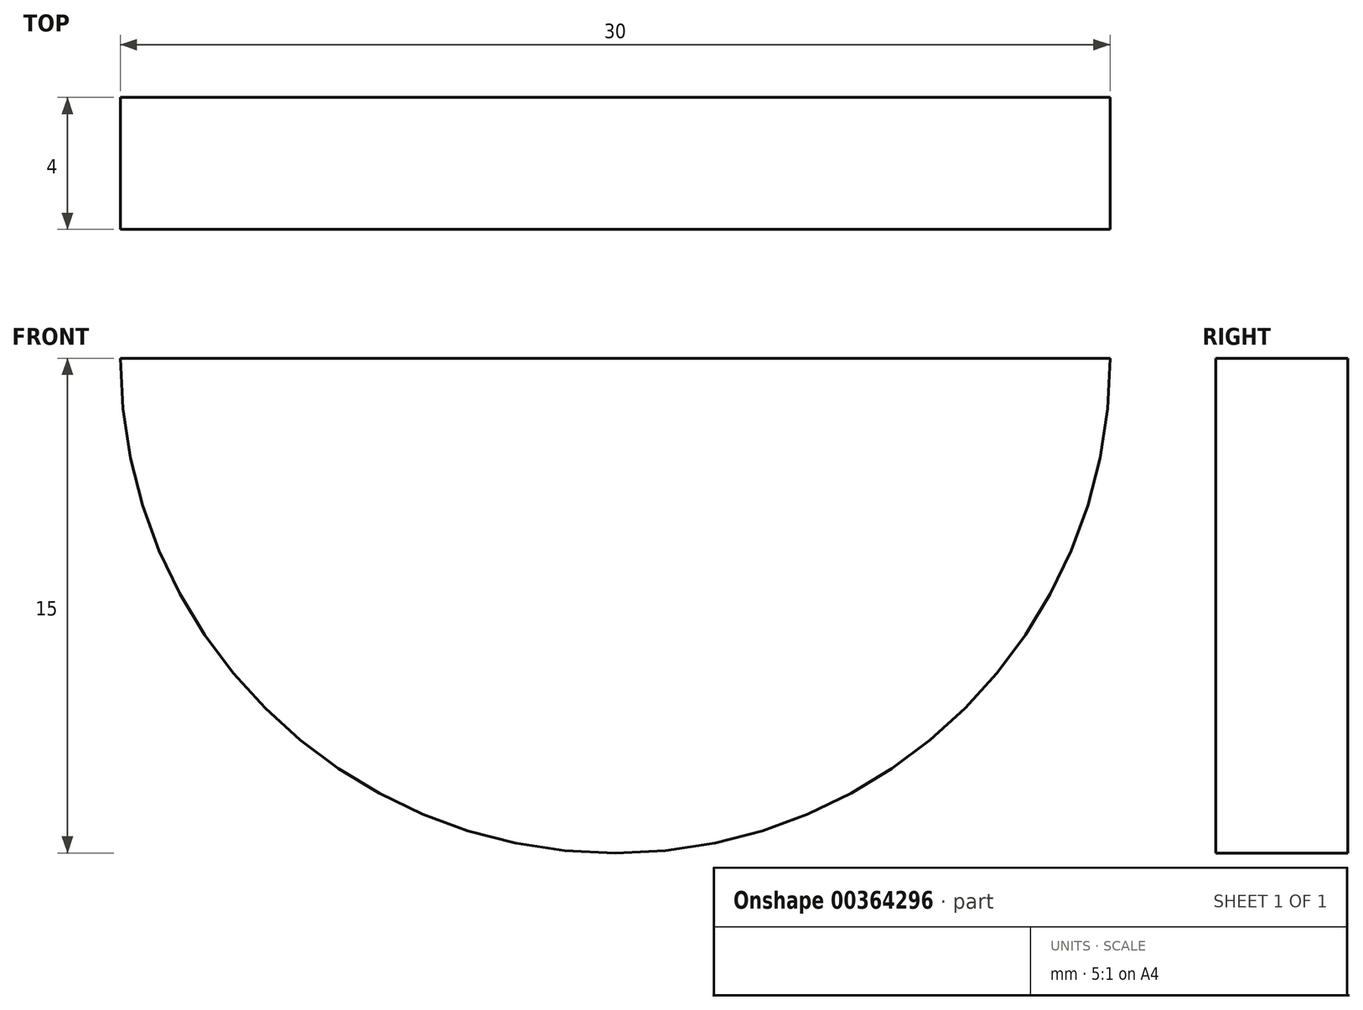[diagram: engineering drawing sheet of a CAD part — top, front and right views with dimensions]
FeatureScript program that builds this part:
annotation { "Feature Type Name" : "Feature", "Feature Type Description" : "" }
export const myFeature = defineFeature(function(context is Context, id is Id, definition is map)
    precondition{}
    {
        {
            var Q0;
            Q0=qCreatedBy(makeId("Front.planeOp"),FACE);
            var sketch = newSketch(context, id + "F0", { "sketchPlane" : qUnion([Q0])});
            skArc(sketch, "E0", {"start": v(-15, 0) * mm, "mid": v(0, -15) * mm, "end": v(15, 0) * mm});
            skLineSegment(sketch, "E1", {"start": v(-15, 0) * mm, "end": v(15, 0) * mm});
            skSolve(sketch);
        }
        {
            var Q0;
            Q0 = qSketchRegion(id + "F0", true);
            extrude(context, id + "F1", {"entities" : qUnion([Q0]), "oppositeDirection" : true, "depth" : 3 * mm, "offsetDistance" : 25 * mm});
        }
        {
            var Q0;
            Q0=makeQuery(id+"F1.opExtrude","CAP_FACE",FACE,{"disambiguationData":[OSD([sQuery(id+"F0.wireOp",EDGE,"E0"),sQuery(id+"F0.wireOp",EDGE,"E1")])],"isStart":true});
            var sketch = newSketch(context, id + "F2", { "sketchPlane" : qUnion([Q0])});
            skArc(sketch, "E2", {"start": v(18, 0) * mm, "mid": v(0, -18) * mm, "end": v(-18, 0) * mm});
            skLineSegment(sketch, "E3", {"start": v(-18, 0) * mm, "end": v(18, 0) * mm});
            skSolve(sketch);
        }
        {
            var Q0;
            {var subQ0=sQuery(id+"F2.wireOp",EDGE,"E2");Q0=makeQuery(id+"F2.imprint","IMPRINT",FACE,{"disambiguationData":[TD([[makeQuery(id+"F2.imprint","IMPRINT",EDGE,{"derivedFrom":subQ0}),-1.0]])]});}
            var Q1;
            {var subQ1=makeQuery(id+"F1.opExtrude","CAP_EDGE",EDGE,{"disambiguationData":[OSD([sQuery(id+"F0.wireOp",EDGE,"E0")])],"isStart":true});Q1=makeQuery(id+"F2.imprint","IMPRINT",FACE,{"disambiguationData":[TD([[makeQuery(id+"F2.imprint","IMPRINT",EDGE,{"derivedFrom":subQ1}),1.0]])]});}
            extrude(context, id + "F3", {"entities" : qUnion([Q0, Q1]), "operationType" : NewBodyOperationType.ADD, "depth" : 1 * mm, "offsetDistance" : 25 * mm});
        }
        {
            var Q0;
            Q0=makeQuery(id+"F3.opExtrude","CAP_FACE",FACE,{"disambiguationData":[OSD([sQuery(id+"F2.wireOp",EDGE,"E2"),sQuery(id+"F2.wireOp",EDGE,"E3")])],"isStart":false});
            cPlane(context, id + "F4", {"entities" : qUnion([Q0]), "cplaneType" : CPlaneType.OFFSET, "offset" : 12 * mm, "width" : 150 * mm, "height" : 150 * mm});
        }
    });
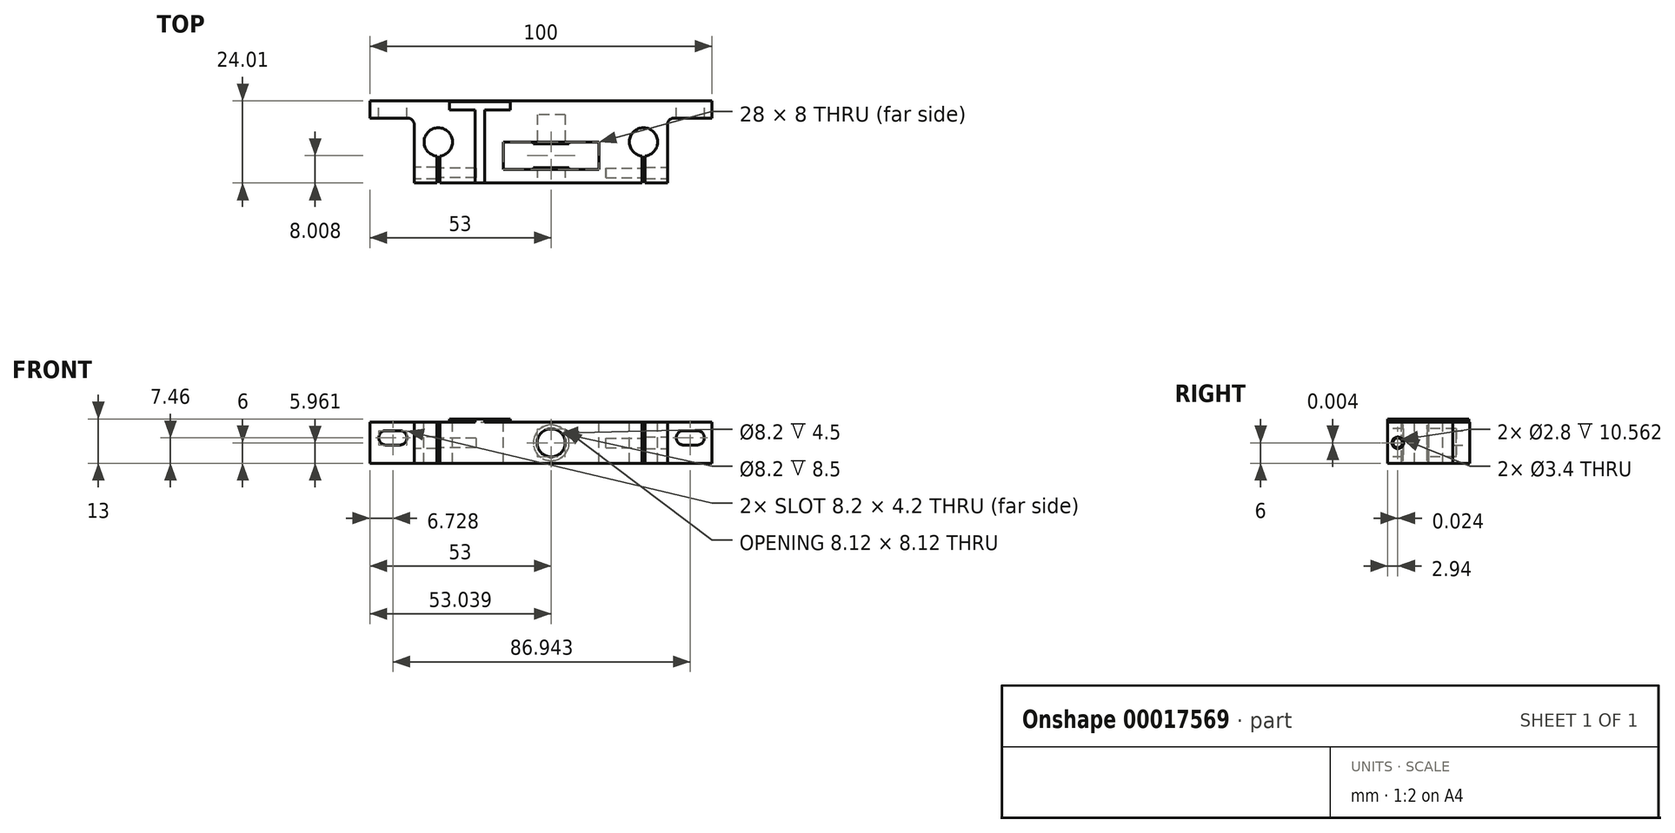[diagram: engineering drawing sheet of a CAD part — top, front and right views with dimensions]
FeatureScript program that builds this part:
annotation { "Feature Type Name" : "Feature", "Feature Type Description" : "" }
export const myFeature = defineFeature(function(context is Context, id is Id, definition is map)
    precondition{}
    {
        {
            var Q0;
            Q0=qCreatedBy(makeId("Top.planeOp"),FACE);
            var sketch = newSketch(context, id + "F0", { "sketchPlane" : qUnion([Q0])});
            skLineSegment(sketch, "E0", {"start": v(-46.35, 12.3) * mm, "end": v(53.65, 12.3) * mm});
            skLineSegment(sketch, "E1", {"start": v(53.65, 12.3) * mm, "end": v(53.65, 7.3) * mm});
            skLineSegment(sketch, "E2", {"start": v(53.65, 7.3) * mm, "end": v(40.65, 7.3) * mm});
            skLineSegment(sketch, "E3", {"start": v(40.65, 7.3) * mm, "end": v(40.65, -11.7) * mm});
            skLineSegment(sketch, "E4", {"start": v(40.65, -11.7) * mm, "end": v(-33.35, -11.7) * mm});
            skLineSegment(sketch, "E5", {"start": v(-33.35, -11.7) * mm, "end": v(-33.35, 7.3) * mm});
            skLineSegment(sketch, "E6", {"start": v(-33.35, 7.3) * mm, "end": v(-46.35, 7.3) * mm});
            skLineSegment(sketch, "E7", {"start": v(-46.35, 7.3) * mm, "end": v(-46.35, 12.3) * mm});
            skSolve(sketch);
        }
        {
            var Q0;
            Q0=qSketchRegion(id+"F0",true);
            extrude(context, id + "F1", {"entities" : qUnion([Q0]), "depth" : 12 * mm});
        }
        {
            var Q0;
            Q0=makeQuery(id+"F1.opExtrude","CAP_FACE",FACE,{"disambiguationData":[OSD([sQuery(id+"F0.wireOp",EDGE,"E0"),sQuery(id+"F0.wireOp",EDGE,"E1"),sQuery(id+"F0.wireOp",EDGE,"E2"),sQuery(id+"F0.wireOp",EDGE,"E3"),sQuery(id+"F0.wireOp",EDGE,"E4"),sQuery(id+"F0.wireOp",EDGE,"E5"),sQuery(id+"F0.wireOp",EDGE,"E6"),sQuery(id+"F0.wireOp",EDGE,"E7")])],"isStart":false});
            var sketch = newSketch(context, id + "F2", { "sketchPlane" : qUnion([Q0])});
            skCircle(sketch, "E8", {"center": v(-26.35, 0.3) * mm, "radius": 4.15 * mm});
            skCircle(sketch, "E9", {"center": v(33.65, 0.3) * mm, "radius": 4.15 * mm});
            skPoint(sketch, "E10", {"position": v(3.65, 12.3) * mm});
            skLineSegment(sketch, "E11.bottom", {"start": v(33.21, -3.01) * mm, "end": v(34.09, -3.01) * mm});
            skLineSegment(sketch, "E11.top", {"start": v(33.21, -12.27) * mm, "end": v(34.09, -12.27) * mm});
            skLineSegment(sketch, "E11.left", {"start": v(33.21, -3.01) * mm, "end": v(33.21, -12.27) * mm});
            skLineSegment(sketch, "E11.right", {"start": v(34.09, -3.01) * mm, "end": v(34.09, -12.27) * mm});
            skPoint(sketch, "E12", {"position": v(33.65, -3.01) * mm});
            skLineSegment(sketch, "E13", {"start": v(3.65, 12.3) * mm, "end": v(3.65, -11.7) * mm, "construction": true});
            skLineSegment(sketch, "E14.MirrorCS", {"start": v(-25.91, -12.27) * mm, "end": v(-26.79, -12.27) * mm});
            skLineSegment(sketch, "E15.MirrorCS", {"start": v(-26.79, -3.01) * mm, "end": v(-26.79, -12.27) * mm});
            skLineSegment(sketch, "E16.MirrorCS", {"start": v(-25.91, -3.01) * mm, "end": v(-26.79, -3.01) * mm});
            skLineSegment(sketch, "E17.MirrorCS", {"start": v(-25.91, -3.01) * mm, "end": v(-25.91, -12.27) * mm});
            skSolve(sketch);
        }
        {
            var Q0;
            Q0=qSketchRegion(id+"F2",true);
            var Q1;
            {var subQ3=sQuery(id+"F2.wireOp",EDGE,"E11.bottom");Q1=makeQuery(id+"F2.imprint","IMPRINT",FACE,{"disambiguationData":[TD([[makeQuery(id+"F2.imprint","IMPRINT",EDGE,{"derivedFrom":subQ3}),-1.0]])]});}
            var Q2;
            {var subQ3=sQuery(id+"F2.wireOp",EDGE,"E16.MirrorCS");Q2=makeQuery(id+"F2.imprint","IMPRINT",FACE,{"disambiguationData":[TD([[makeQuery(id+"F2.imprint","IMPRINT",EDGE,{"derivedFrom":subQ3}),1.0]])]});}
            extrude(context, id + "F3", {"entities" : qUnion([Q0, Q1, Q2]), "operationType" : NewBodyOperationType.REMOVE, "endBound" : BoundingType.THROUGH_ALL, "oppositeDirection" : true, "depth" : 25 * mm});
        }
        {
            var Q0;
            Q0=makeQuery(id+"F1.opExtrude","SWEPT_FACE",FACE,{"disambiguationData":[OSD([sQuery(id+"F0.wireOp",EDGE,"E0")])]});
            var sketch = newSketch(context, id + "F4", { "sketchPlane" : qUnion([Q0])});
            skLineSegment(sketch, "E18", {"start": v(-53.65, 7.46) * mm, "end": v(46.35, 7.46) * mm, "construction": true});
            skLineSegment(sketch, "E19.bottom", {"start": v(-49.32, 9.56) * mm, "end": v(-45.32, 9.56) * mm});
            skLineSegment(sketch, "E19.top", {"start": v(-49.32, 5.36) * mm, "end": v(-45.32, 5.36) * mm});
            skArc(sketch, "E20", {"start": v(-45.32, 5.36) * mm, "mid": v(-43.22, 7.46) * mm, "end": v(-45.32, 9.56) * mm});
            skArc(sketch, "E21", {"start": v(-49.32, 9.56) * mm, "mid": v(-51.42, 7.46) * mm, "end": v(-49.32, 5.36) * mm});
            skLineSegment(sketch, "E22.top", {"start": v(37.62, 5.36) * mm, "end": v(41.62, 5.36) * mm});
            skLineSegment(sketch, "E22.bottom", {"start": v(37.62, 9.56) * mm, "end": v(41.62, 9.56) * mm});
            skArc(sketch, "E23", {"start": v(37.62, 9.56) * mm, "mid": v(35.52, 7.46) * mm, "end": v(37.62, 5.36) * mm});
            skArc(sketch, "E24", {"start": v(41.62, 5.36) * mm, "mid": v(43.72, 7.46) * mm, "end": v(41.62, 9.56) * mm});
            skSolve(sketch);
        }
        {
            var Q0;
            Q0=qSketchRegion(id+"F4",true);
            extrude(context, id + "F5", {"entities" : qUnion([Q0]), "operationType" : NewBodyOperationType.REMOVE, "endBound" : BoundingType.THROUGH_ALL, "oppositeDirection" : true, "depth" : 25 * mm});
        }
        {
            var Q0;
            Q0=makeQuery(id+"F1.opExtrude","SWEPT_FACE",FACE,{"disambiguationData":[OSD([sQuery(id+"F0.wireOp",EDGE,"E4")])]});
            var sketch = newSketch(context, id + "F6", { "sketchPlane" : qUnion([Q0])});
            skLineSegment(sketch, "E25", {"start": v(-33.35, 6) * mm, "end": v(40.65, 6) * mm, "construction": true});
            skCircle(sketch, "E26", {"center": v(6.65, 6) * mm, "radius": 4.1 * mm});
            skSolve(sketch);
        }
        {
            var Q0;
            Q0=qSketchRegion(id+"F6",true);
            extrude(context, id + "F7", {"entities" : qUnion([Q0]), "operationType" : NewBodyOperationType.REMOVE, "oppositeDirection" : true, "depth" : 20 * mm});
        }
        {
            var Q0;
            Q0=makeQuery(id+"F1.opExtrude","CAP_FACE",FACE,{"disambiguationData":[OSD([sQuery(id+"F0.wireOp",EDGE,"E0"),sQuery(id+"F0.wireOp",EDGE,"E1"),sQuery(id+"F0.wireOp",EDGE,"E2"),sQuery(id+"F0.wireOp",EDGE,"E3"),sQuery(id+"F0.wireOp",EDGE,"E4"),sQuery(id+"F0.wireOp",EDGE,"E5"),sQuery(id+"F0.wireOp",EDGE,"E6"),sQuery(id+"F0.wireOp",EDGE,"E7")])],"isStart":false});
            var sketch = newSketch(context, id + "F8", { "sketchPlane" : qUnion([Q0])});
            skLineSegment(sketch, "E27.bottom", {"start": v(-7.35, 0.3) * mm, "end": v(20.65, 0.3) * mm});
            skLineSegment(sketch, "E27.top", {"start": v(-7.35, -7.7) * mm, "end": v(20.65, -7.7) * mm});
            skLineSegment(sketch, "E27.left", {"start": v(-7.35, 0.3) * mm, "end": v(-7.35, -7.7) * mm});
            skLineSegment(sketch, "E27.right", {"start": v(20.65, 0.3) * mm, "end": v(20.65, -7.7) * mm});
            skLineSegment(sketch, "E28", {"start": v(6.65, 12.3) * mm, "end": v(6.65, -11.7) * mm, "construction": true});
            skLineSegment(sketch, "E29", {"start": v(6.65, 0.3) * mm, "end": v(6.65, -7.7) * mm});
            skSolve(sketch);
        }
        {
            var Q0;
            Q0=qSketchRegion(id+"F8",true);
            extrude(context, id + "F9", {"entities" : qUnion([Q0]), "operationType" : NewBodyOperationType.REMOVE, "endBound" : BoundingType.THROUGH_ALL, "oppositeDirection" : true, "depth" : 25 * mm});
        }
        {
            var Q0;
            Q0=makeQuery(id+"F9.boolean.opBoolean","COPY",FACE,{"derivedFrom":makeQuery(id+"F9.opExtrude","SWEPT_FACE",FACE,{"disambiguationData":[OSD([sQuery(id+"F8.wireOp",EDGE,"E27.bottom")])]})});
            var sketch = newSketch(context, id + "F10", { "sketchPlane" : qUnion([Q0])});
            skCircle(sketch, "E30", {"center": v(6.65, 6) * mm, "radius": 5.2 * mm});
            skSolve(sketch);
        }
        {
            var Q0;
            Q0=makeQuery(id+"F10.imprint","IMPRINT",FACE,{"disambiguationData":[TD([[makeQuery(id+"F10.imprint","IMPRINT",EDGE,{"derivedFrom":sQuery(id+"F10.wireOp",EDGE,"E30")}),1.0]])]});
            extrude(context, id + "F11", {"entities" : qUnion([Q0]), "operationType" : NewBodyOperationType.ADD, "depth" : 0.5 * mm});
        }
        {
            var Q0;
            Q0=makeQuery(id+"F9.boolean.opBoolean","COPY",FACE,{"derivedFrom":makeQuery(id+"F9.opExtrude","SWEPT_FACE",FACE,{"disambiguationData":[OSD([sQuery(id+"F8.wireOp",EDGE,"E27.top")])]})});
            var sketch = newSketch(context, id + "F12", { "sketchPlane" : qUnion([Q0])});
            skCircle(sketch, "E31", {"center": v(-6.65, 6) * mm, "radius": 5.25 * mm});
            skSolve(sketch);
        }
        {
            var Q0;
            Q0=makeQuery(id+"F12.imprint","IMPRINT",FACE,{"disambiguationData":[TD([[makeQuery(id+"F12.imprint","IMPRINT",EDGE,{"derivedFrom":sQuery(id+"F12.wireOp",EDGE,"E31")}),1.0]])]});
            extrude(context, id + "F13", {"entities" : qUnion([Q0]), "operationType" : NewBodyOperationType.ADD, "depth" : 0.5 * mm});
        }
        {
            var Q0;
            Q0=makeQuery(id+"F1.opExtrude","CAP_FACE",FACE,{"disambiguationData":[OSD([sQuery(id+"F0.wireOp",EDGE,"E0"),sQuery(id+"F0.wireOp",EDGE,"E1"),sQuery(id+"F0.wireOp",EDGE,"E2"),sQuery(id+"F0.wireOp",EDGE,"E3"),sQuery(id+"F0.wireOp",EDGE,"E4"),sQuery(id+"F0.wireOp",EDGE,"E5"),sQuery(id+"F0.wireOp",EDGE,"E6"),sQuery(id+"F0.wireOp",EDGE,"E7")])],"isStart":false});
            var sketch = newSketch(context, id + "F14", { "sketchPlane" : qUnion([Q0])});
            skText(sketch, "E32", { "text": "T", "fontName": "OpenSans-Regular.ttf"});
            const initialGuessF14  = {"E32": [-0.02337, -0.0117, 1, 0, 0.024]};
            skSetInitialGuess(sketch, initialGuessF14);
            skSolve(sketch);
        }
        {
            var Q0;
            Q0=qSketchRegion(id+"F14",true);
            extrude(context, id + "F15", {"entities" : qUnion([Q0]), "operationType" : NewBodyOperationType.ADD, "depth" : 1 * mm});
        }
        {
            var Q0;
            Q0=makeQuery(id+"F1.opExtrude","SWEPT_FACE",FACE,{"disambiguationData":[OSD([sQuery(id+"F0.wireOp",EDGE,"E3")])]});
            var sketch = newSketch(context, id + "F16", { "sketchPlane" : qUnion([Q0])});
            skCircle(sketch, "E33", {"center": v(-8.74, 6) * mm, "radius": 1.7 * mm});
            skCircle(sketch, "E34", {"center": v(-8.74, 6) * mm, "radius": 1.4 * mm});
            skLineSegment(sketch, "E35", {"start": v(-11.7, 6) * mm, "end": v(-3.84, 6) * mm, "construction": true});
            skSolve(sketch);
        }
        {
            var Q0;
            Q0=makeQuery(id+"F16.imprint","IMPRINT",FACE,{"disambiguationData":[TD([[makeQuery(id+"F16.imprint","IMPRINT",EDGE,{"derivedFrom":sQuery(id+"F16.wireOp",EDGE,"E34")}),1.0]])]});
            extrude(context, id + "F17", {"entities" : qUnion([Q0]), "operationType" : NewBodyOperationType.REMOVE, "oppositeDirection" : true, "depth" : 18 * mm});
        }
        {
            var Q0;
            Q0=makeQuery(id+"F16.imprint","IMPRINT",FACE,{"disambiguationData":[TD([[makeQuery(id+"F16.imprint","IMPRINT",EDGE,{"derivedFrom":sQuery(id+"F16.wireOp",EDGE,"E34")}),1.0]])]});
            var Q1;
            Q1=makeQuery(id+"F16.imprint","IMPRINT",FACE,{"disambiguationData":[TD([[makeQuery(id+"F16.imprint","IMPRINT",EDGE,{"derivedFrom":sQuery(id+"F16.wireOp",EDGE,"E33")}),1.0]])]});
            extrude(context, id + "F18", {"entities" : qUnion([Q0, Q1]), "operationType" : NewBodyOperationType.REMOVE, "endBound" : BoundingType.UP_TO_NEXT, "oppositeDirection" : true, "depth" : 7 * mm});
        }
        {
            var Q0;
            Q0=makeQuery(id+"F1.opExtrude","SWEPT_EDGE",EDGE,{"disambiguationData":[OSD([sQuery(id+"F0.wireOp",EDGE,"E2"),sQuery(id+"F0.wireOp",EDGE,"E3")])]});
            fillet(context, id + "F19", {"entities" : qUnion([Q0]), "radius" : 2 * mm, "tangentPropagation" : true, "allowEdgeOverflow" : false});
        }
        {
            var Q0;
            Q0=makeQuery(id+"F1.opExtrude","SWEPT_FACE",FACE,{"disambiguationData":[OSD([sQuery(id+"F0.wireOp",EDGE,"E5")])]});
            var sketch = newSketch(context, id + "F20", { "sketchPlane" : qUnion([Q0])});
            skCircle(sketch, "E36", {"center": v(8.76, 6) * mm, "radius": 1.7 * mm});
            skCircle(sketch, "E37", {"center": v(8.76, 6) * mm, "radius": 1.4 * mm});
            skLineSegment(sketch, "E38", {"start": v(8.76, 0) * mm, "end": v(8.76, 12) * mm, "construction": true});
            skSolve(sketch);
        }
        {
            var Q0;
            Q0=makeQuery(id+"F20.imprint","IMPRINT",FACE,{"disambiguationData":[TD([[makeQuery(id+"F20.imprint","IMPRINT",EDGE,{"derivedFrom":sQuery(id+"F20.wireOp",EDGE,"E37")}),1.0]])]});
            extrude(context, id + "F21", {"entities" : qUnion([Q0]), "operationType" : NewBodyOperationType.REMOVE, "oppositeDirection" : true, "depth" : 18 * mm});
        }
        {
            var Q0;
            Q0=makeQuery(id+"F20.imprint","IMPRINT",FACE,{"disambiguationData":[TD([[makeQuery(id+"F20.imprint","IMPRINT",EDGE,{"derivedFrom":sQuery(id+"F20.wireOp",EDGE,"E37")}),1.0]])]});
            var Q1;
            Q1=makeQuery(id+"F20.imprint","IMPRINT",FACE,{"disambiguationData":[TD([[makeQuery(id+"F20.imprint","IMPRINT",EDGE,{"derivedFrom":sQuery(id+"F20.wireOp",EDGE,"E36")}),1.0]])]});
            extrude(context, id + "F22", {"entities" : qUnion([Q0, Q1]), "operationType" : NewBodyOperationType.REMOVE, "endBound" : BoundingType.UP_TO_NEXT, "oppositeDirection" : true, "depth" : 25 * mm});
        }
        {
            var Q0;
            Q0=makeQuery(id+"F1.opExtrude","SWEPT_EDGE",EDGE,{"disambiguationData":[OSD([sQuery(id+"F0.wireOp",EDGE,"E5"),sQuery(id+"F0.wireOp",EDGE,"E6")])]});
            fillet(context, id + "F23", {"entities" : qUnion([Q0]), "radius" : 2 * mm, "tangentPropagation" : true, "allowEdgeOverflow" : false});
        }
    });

- **JOB**:
Turn the rows above into a numbered list, from their first line through the line that contains "Q0 = qSketchRegion(id", including both of those lines. Leave out the pictures and any blank lines.

- **FULL ANSWER**:
1. [diagram: engineering drawing sheet of a CAD part — top, front and right views with dimensions]
2. FeatureScript program that builds this part:
3. annotation { "Feature Type Name" : "Feature", "Feature Type Description" : "" }
4. export const myFeature = defineFeature(function(context is Context, id is Id, definition is map)
5.     precondition{}
6.     {
7.         {
8.             var Q0;
9.             Q0=qCreatedBy(makeId("Front.planeOp"),FACE);
10.             var sketch = newSketch(context, id + "F0", { "sketchPlane" : qUnion([Q0])});
11.             skArc(sketch, "E0", {"start": v(-15, 0) * mm, "mid": v(0, -15) * mm, "end": v(15, 0) * mm});
12.             skLineSegment(sketch, "E1", {"start": v(-15, 0) * mm, "end": v(15, 0) * mm});
13.             skSolve(sketch);
14.         }
15.         {
16.             var Q0;
17.             Q0 = qSketchRegion(id + "F0", true);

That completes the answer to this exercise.